Kurzkonzeption

Die „Kinderheimat“ versteht sich als eingruppige familienähnliche, stationäre, sozialpädagogische Einrichtung der Kinder- und Jugendhilfe. Sie ist ganzjährig geöffnet.

  

 

Aufnahmekriterien:

Es können bis zu 8 junge Menschen beiderlei Geschlechts ab 3 Jahren aufgenommen werden, bei denen milieubedingte Entwicklungs- und Persönlichkeitsdefizite vorliegen und deshalb nicht in ihrem bisherigen Lebensumfeld verbleiben können.

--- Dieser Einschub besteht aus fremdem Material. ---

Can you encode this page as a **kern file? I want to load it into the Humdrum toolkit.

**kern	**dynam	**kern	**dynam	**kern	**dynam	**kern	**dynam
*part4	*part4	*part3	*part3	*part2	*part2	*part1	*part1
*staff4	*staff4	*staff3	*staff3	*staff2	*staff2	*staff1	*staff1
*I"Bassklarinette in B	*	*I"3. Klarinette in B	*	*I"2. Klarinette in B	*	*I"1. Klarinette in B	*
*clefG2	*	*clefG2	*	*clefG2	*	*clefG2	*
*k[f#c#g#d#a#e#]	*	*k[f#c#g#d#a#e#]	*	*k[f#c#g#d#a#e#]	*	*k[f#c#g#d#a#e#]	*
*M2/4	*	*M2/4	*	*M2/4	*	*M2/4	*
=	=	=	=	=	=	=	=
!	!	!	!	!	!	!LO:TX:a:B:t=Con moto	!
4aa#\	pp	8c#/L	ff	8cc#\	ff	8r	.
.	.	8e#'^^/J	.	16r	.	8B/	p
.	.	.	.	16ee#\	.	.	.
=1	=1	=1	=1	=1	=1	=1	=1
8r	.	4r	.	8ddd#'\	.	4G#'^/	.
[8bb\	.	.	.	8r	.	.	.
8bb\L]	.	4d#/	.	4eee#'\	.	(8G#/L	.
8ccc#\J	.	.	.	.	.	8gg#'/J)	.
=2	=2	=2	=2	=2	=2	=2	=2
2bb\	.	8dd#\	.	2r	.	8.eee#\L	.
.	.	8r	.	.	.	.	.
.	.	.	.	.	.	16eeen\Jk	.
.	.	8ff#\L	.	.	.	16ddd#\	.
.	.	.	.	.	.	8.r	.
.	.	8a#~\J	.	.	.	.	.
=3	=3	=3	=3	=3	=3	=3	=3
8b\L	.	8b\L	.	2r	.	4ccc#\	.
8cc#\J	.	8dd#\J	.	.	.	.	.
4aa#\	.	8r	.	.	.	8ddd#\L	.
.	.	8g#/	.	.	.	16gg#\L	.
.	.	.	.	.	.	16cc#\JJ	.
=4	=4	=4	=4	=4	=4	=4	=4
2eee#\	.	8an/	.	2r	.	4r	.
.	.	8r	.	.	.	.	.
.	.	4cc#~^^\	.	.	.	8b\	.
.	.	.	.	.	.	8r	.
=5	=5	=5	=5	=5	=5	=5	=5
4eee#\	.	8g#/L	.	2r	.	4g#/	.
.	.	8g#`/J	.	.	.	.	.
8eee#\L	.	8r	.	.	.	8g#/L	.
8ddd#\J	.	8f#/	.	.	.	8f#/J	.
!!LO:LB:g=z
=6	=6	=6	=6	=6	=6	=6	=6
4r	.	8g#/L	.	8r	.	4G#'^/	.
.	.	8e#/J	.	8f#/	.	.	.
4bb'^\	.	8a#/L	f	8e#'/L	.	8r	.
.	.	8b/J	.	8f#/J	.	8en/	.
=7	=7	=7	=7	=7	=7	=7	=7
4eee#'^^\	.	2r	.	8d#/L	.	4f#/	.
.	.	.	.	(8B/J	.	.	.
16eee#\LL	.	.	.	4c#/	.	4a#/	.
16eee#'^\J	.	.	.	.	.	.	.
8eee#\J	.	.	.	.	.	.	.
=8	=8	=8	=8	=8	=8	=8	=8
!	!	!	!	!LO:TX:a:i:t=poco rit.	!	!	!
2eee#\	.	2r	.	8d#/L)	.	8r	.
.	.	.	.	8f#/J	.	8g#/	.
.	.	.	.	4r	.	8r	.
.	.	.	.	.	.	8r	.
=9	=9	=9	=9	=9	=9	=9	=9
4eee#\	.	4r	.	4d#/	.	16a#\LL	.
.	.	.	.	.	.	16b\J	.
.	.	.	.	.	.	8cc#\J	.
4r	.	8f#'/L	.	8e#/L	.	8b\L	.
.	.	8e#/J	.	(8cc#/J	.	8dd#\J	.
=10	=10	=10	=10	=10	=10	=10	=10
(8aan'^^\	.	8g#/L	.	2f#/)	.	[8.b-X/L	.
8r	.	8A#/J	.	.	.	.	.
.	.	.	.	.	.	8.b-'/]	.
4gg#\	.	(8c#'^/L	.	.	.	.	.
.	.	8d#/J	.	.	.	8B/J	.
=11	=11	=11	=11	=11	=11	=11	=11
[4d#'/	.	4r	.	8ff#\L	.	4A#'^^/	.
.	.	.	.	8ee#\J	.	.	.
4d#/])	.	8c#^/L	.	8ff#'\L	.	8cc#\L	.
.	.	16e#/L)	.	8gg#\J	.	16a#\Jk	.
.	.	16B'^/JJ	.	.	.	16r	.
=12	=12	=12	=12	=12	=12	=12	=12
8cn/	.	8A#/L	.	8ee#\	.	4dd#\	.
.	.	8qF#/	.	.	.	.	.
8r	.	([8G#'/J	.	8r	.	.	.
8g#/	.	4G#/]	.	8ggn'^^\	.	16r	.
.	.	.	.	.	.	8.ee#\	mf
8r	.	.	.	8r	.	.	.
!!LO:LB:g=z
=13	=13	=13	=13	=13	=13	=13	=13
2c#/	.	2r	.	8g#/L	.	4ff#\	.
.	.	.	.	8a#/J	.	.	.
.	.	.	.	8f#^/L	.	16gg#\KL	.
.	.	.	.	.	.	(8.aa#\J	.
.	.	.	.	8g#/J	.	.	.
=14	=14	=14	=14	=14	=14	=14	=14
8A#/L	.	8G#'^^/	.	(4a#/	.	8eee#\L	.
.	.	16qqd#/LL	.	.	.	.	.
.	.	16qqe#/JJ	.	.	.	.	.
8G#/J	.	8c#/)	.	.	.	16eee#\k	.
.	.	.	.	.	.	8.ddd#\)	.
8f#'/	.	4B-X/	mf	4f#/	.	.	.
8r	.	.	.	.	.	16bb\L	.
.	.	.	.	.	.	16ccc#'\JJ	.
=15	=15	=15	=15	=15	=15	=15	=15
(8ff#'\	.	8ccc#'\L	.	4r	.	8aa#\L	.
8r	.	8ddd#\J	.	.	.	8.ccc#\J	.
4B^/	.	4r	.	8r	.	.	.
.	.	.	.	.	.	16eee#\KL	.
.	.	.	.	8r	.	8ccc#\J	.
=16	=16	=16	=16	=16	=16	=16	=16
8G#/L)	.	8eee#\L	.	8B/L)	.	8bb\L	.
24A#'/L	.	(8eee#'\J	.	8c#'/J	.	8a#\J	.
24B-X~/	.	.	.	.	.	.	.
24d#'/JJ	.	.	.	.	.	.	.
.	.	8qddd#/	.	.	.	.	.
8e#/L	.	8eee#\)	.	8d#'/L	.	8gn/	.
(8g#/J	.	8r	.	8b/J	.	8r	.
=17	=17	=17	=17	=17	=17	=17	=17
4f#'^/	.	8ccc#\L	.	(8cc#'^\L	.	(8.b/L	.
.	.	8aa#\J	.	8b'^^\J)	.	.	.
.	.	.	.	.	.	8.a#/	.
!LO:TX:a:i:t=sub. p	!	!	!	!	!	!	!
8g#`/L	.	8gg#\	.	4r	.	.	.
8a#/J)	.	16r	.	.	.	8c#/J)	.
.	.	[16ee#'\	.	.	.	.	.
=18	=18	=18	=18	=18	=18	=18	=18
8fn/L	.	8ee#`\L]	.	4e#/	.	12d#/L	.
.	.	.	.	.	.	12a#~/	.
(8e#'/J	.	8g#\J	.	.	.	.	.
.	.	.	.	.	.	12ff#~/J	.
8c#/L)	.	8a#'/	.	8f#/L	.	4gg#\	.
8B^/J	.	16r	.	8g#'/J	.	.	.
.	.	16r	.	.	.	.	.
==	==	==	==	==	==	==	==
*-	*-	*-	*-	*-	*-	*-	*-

Unter besonderen Umständen können auch Kinder unter 3 Jahren aufgenommen werden, wenn sie in die Familienstruktur der Kinderheimat integriert werden können. So müssen z.B. Geschwister nicht getrennt werden.

 

Betreuungsangebot:

Die Kinderheimat bietet jungen Menschen eine altersentsprechende und gegenüber dem bisherigen Milieu eine kompensatorische Lebensumwelt an, um Sozialisationsdefizite auszugleichen und psychosoziale Fehlentwicklungen zu verhindern und abzubauen.

Der individuellen Problematik der jungen Menschen begegnet die Einrichtung im intensiven Miteinander mit fachspezifischen, eng in die pädagogische Arbeit eingebundenen Methoden.

 

Betreuungsaufgabe und Ziel:

Das leibliche, geistige und seelische Wohl der jungen Menschen zu gewährleisten und das Recht auf Erziehung und (Aus)-Bildung zu sichern.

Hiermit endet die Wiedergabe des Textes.